Understanding Break-Even Price

Your break-even price is the minimum sell price you need to avoid a loss. It factors in your purchase cost plus all trading fees. With commission-free brokers, your break-even is simply your buy price. But if you pay commissions, your break-even rises: Break-Even = (Total Cost + Sell Commission) ÷ Shares.

This matters most for small positions. A $10 round-trip commission on a $500 trade means you need a 2% gain just to break even. On a $50,000 trade, the same commission is negligible at 0.02%.

Short-Term vs. Long-Term Capital Gains

In the US, stocks held for less than one year are taxed as short-term capital gains at your ordinary income tax rate (up to 37% in 2026). Stocks held longer than one year qualify for long-term capital gains rates of 0%, 15%, or 20% depending on your income bracket. This tax difference can significantly affect your net return.

A trader in the 24% tax bracket who makes $10,000 on a short-term trade keeps $7,600 after federal tax. The same $10,000 gain on a long-term trade (15% rate) leaves $8,500 — nearly $1,000 more. For active traders, tax-loss harvesting — selling losing positions to offset gains — is a critical strategy. See our Income Tax Calculator for bracket details.

Position Sizing: How Much to Buy

Knowing your potential profit is only half the equation. The other half is knowing how many shares to buy relative to your account size and risk tolerance. Professional traders typically risk no more than 1–2% of their account on any single trade.

With a $25,000 account and 2% risk, you can afford to lose $500 per trade. If your stop loss is $5 below your entry, you should buy no more than 100 shares. Use our Position Size Calculator to determine the right trade size for your setup.

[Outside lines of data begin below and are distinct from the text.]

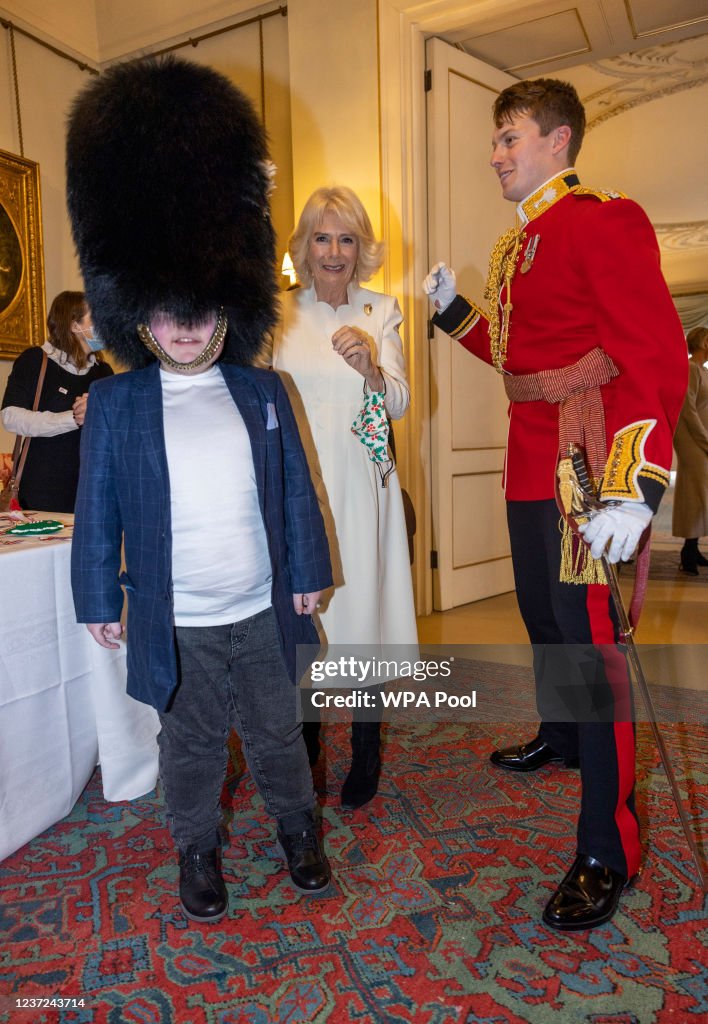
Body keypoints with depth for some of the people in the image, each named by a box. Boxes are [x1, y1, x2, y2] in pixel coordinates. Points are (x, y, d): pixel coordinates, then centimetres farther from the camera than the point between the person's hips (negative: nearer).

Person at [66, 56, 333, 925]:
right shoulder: (116, 403, -5)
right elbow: (98, 512, -1)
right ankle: (197, 851, 42)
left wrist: (308, 574, 4)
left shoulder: (263, 391, -1)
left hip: (263, 611, 1)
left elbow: (295, 490, 2)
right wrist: (99, 600, 1)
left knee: (279, 733, 19)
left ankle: (297, 828, 43)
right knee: (191, 746, 18)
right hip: (174, 621, -1)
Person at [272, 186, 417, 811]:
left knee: (362, 603, 2)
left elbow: (399, 404, -5)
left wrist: (370, 368, -22)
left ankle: (365, 759, 21)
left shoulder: (381, 313, 5)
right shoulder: (279, 314, 8)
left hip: (359, 485, -1)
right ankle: (303, 753, 26)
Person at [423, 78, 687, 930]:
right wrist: (454, 310, 17)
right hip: (528, 467, 9)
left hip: (586, 468, -9)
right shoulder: (515, 247, 18)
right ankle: (559, 735, 46)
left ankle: (608, 849, 7)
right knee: (542, 613, 21)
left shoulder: (602, 223, -9)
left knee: (588, 635, -7)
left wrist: (634, 490, -26)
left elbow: (658, 357, -18)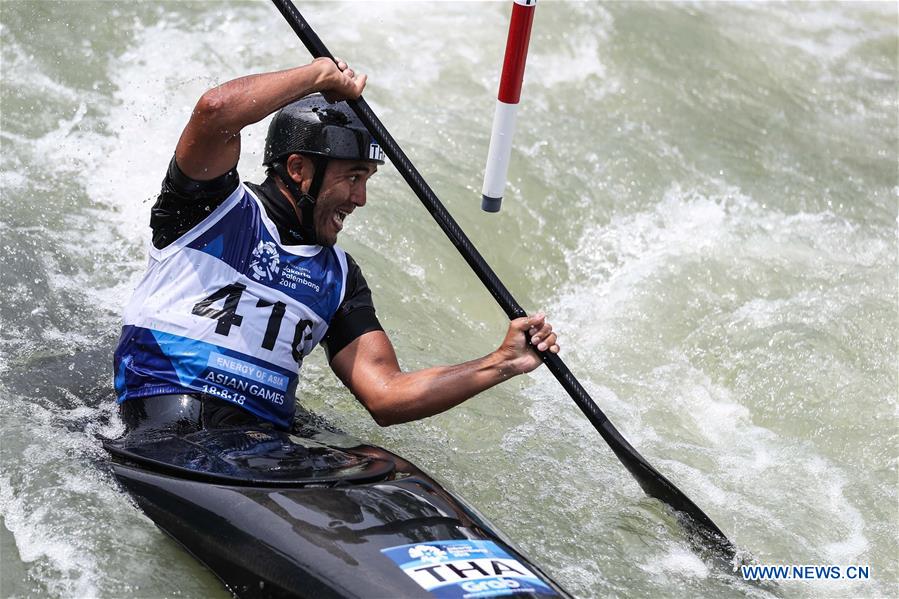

Frequently Asked Questions

How do you calculate stock profit?

Profit = (Sell Price × Shares) − (Buy Price × Shares) − Commissions. For example, 100 shares bought at $50 and sold at $75 = $2,500 gross profit. Subtract any commissions for net profit.

What is a good ROI on stocks?

The S&P 500 averages about 10% annually over the long term. Individual trades vary widely. Day traders typically target 1–3% per trade with strict risk management. The key metric is not any single trade's ROI but your overall win rate multiplied by your average gain vs. average loss.

How do commissions affect stock profits?

Commissions reduce net profit and raise the break-even price. Many US brokers now offer zero-commission stock trading, but options, futures, and international markets often carry per-trade or per-contract fees. Frequent traders should factor commission drag into their strategy.

What is the break-even price on a stock trade?

The break-even price = (Total Purchase Cost + Sell Commission) ÷ Number of Shares. With zero commissions, break-even equals your buy price. With $10 total commissions on 100 shares bought at $50, break-even is $50.10.